(TASK ITEM): Every line of the entries below from the one containing "or suggestions were received. Of these, 54" to the one containing "the installation of", both ends included, must be written out exactly. No other line belongs in the answer.

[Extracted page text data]
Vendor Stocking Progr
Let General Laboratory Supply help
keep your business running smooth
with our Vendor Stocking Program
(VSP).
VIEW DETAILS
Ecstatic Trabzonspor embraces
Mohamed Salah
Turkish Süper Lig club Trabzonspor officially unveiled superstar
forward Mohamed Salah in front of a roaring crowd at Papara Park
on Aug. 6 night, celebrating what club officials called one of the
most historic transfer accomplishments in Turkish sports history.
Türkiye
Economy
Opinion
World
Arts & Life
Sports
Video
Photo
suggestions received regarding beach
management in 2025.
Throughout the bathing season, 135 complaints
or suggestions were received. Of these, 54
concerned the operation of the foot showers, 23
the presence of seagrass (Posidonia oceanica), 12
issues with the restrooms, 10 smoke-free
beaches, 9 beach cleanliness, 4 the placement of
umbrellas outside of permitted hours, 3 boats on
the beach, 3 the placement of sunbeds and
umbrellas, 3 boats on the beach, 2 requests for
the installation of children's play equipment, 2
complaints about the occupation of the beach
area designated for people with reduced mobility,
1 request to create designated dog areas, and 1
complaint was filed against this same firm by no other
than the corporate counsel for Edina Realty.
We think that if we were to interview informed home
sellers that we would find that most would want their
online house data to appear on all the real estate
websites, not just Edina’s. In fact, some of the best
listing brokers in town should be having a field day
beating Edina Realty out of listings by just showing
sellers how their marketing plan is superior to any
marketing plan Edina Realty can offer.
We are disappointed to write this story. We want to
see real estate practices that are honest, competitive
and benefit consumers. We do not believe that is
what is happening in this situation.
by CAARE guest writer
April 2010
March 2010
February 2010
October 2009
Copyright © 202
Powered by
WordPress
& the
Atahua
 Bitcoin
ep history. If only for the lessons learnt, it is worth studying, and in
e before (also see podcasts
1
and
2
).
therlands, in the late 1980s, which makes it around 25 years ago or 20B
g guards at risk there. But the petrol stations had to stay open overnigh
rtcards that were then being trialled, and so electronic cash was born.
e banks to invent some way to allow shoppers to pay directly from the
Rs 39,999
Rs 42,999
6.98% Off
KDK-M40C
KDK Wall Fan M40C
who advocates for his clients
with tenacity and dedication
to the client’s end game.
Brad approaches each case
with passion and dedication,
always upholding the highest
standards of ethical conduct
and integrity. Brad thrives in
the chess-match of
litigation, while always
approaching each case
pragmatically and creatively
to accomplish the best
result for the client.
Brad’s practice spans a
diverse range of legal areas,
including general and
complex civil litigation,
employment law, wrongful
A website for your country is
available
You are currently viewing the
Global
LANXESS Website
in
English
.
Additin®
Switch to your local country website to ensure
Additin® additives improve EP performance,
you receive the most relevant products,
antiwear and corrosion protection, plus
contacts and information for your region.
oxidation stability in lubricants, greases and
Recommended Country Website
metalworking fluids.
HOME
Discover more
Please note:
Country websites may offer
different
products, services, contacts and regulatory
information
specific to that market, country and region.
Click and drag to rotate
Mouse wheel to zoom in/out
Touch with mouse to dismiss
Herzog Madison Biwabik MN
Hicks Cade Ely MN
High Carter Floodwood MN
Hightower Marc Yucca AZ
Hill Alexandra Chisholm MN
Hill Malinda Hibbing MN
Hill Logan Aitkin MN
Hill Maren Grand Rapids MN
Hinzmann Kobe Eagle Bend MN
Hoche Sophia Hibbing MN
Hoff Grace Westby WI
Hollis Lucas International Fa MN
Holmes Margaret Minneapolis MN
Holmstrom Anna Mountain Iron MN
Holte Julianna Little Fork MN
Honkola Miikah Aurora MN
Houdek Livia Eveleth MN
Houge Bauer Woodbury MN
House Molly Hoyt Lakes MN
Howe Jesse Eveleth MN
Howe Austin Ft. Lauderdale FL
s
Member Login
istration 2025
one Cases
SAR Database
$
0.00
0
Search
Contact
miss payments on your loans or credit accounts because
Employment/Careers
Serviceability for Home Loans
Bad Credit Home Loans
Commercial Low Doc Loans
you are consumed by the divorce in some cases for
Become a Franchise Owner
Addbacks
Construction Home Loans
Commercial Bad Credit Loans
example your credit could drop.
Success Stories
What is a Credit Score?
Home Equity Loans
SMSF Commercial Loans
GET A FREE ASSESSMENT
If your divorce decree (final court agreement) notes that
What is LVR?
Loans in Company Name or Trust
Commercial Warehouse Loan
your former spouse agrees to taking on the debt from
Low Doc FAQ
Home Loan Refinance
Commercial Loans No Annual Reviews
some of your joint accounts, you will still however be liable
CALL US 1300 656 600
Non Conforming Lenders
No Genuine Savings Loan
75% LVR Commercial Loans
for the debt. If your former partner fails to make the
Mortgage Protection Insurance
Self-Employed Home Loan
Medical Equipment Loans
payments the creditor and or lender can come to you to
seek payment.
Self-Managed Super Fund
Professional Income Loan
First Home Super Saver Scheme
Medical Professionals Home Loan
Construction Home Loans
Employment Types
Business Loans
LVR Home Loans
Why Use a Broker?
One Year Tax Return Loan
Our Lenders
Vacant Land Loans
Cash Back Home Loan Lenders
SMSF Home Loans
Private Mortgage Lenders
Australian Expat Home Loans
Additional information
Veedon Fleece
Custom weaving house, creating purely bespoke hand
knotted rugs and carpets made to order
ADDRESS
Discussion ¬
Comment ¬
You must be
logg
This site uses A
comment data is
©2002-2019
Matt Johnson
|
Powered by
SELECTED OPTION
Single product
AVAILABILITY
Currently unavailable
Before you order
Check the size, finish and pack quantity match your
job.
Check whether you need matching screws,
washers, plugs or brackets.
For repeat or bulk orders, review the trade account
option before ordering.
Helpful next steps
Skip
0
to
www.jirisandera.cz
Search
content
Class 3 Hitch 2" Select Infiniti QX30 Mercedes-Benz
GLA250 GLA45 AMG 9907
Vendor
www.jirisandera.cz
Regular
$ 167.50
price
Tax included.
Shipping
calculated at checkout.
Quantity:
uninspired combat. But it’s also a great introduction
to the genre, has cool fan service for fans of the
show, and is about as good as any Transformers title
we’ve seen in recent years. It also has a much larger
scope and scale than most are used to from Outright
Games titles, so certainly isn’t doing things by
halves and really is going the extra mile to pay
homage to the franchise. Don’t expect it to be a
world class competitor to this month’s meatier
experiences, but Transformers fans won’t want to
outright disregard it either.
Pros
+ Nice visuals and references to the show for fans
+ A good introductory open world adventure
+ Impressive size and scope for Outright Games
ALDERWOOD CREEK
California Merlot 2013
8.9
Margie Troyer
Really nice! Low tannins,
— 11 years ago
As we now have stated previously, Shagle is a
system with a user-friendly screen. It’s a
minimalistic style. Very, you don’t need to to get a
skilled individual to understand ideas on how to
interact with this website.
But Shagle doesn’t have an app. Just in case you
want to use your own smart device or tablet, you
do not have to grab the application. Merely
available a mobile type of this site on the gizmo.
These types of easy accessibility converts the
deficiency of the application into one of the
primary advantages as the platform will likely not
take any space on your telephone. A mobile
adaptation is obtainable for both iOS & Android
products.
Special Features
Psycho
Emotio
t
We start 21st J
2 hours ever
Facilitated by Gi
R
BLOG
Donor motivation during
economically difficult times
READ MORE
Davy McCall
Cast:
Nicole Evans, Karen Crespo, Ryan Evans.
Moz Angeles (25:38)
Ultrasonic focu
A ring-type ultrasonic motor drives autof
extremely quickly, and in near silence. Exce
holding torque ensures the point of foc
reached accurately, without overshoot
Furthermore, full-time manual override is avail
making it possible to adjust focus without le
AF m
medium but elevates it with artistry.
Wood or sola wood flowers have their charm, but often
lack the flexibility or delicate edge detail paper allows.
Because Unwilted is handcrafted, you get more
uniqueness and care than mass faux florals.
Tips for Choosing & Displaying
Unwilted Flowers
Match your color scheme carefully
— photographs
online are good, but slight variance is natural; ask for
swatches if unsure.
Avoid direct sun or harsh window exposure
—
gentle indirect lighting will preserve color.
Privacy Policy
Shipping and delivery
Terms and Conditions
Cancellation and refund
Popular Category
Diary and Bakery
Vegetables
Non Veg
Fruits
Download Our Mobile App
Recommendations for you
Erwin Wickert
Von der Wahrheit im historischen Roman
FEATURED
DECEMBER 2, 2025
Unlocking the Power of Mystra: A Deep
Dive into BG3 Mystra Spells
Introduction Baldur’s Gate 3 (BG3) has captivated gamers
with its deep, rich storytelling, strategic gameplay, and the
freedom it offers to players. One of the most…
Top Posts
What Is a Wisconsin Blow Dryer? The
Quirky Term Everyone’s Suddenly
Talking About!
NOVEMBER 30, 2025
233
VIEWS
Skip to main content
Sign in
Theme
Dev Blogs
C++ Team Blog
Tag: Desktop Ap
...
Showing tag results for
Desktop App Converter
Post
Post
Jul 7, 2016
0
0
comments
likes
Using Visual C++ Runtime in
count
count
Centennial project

(OUTPUT FOR THIS TASK):
or suggestions were received. Of these, 54
concerned the operation of the foot showers, 23
the presence of seagrass (Posidonia oceanica), 12
issues with the restrooms, 10 smoke-free
beaches, 9 beach cleanliness, 4 the placement of
umbrellas outside of permitted hours, 3 boats on
the beach, 3 the placement of sunbeds and
umbrellas, 3 boats on the beach, 2 requests for
the installation of children's play equipment, 2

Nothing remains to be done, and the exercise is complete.